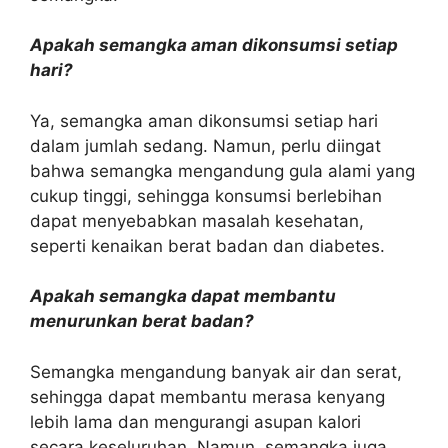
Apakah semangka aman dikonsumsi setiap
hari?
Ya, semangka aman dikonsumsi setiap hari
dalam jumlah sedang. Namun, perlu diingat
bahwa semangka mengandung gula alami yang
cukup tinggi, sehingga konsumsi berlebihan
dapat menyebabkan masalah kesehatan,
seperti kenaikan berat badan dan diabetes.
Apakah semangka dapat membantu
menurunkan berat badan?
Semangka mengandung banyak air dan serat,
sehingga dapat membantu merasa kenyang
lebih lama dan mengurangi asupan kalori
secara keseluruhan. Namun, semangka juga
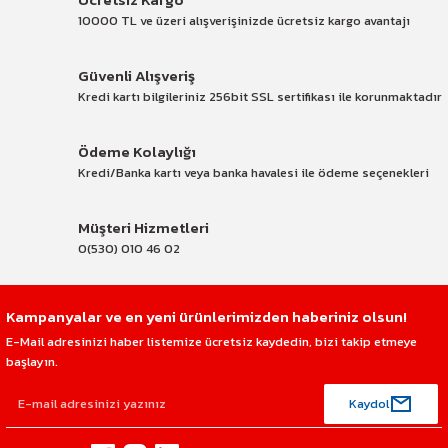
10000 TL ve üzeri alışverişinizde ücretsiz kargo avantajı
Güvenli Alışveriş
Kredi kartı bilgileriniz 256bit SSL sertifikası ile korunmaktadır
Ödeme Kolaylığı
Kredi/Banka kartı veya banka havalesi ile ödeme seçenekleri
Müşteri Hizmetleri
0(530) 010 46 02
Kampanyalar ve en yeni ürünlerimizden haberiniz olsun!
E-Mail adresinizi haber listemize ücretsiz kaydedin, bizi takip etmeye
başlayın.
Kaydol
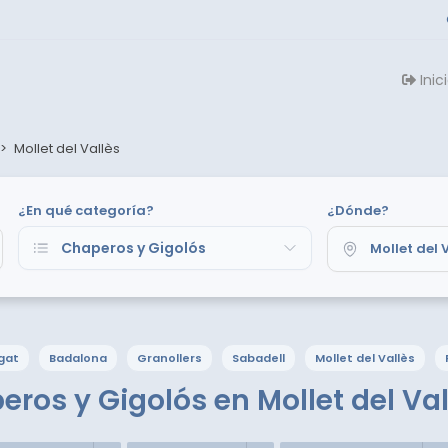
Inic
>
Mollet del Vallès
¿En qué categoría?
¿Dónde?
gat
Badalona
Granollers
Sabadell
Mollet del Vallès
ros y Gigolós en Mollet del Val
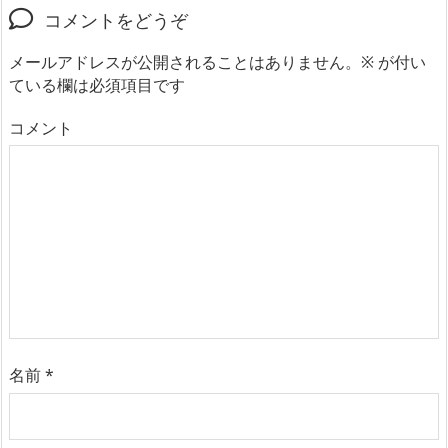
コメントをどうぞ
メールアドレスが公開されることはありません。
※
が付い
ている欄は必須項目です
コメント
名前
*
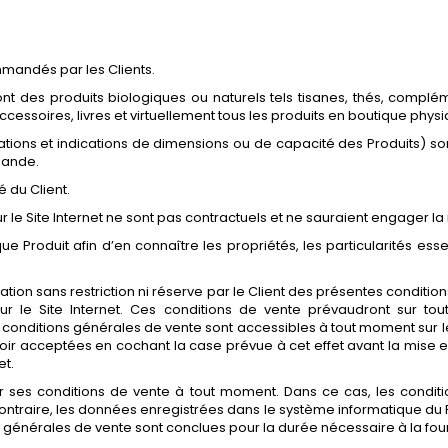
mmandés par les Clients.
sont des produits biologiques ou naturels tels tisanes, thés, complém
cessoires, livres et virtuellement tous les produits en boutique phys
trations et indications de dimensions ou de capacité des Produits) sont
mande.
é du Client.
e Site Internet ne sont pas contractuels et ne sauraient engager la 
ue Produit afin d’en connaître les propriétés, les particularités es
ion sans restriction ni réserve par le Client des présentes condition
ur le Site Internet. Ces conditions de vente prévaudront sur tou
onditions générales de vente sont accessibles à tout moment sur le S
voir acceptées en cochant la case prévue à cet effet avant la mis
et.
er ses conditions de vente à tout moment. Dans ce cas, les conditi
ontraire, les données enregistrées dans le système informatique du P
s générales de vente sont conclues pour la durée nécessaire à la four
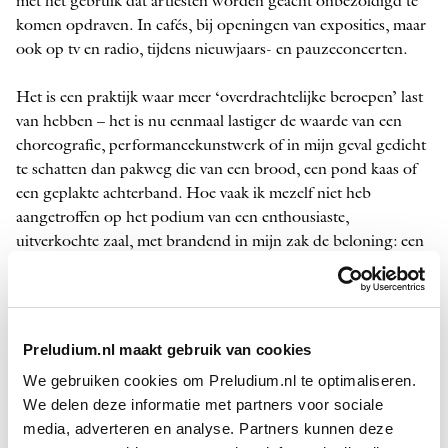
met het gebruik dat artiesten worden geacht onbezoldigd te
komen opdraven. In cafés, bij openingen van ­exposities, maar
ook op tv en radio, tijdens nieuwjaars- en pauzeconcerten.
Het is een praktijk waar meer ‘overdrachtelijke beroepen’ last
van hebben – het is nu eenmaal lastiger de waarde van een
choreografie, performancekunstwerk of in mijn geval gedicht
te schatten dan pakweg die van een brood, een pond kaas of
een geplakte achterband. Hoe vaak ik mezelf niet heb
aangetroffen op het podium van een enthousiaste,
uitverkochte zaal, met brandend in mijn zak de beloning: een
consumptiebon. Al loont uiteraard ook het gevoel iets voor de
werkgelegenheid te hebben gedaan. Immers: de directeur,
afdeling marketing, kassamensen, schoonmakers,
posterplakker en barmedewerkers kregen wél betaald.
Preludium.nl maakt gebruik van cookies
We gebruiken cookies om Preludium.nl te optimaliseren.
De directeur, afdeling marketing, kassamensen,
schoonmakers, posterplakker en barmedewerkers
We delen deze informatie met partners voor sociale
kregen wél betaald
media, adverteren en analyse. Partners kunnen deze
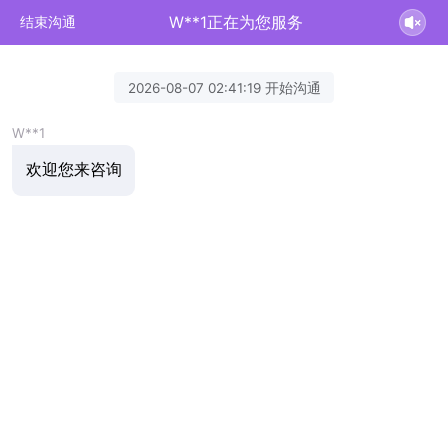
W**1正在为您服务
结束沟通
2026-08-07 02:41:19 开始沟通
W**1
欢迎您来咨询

☆ ☆ ☆

Directive :: Copy every line of the material above in which the string "tout" can be found.

Answer to this exercise ::
onditions générales de vente sont accessibles à tout moment sur le S
er ses conditions de vente à tout moment. Dans ce cas, les conditi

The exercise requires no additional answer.